Chapter 22, Problem 56E

To determine

The intensity level heard at $50\text{m}$.

Answer to Problem 56E

The intensity level heard at $50\text{m}$ is $\underset{\_}{56.02\text{dB}}$.

Explanation of Solution

Write the expression for intensity level of sound.

    $\beta =10{\log }_{10}\left(\frac{I_1}{I_0}\right)$        (I)

Here, $\beta$ is the intensity level of sound, $I_0$ is the lowest audible intensity and $I_1$ is the intensity of sound at $10\text{m}$ distance.

Given that the intensity level of sound is $70\text{dB}$ at a distance of $10\text{m}$.

Apply the above condition in equation (I), and rearrange to find $I_1$.

    $\begin{array}{c}70\text{dB}=10{\log }_{10}\left(\frac{I_1}{I_0}\right)\\ 7={\log }_{10}\left(\frac{I_1}{I_0}\right)\\ {10}^7=\left(\frac{I_1}{I_0}\right)\\ I_1={10}^7\times I_0\end{array}$        (II)

Since the lowest audible intensity is equal to ${10}^{-12}{\text{Wm}}^{-2}$, equation (II) is written as

    $\begin{array}{c}{I}_1=\left({10}^7\right)\left({10}^{-12}{\text{Wm}}^{-2}\right)\\ ={10}^{-5}{\text{Wm}}^{-2}\end{array}$

Write the relation between acoustic power in terms of intensity.

    $P=I_1\left(4\pi r^2\right)$        (III)

Here, $P$ is the acoustic power at $10\text{m}$ distance, and $r$ is the distance from the source.

Since the intensity of sound at $10\text{m}$ distance is ${10}^{-5}{\text{Wm}}^{-2}$.

Use the above condition in equation (III).

    $\begin{array}{c}P=\left({10}^{-5}{\text{Wm}}^{-2}\right)\left(4\pi {\left(10\text{m}\right)}^2\right)\\ =0.01256\text{W}\end{array}$        (IV)

Write the acoustic power at $50\text{m}$ in terms of intensity.

    $P=I^{\prime }\left(4\pi r^2\right)$        (V)

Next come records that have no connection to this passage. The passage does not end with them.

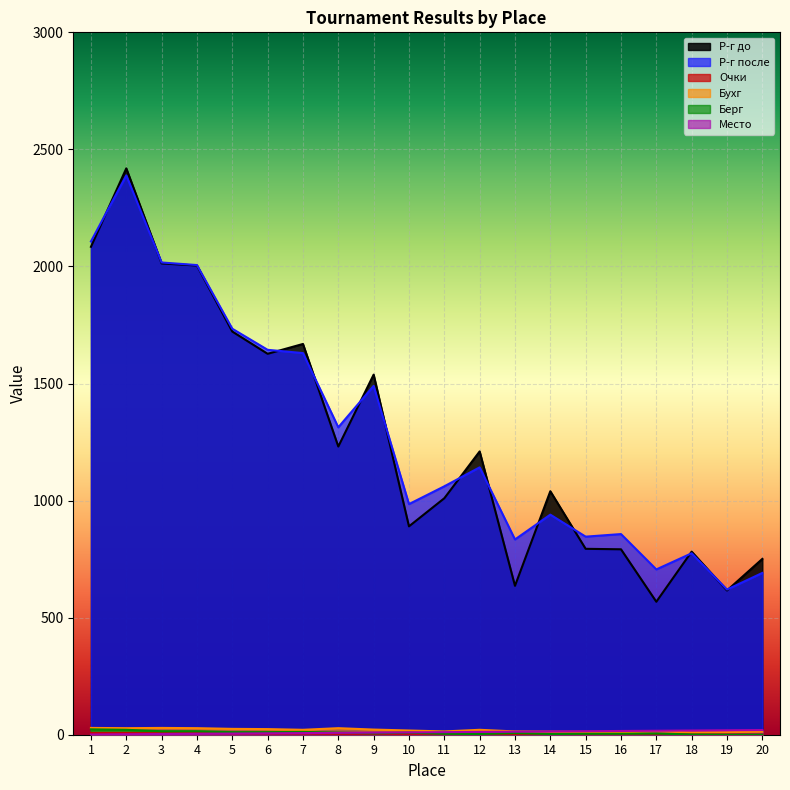

At which category does the chart reach its peak across all series?

2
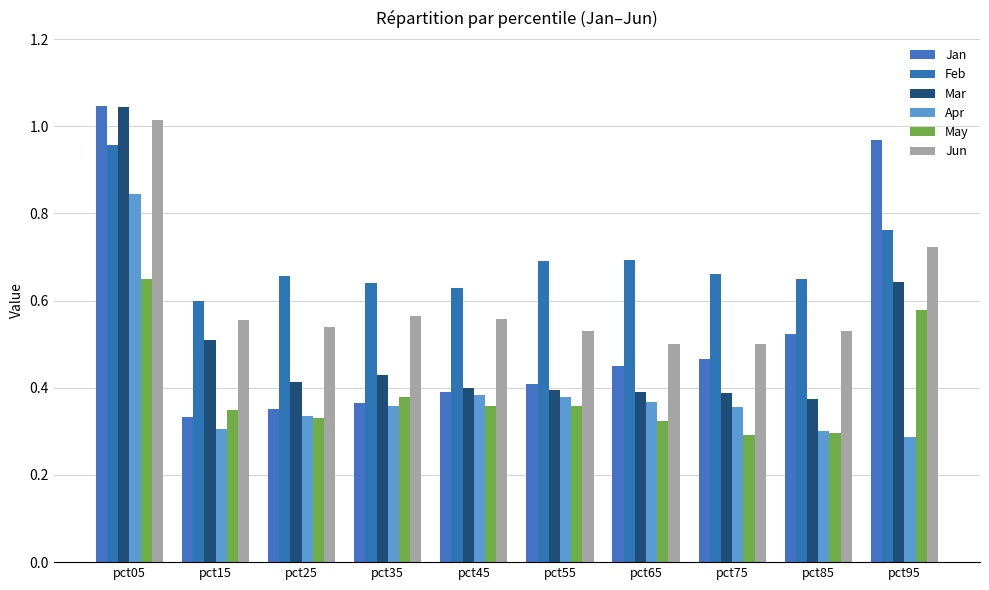

At which category is the sum across all series the highest?

pct05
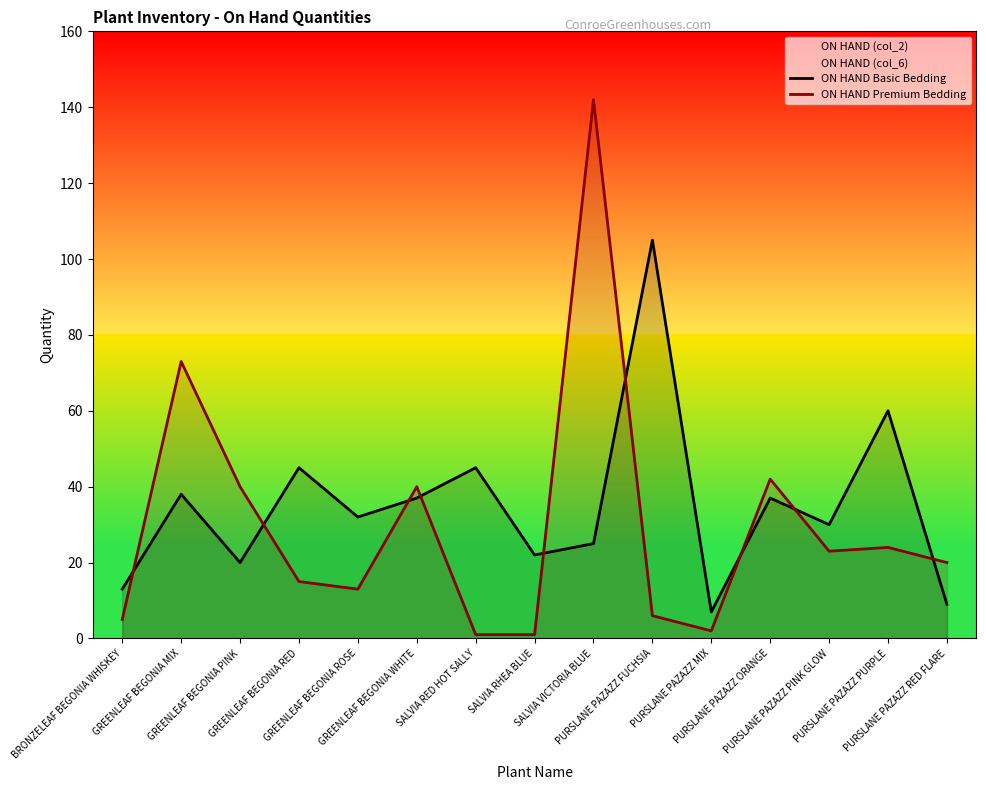

What is the total value across all series at PURSLANE PAZAZZ FUCHSIA?

111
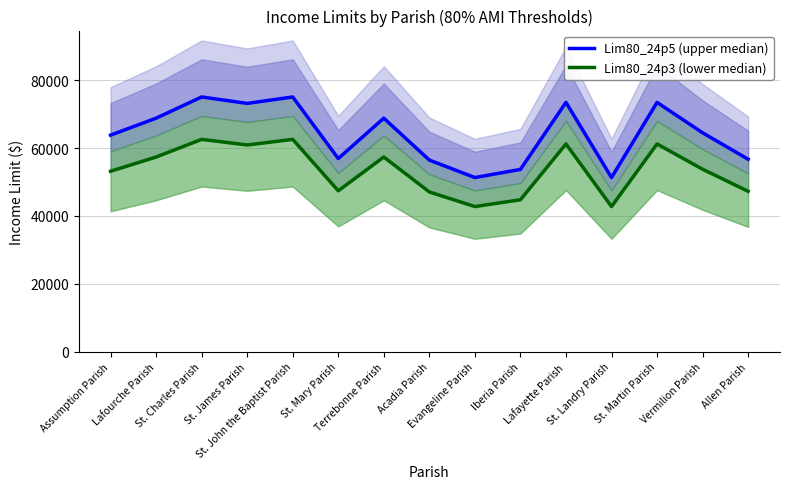

The Lim80_24p5 (upper median) series shows 32748 at St. Charles Parish. True or false?

False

Here, $P$ is the acoustic power at $50\text{m}$ distance, $I^{\prime }$ is the intensity at $50\text{m}$, and $r$ is the distance from the source

Rearrange the above equation to find $I^{\prime }$.

    $I^{\prime }=\frac{P}{4\pi r^2}$

Since the acoustic power at $50\text{m}$ distance is $0.01256\text{W}$, and the distance from the source is $50\text{m}$ the above equation is written as

    $\begin{array}{c}{I}^{\prime }=\frac{0.01256\text{W}}{4\pi {\left(50\text{m}\right)}^2}\\ =4\times {10}^{-7}{\text{Wm}}^{-2}\end{array}$        (VI)

Write the expression for intensity level of sound at a distance of $50\text{m}$.

    ${\beta }^{\prime }=10{\log }_{10}\left(\frac{I^{\prime }}{I_0}\right)$        (VII)

Here, ${\beta }^{\prime }$ is the intensity level of sound, $I_0$ is the lowest audible intensity and $I^{\prime }$ is the intensity of sound at a distance of $50\text{m}$.

Conclusion:

Substitute $4\times {10}^{-7}{\text{Wm}}^{-2}$ for $I^{\prime }$, and ${10}^{-12}{\text{Wm}}^{-2}$ for $I_0$ in equation (VII), to find ${\beta }^{\prime }$.

    $\begin{array}{c}{\beta }^{\prime }=10{\log }_{10}\left(\frac{4\times {10}^{-7}{\text{Wm}}^{-2}}{{10}^{-12}{\text{Wm}}^{-2}}\right)\\ =56.02\text{dB}\end{array}$

Therefore, the intensity level heard at $50\text{m}$ is $\underset{\_}{56.02\text{dB}}$.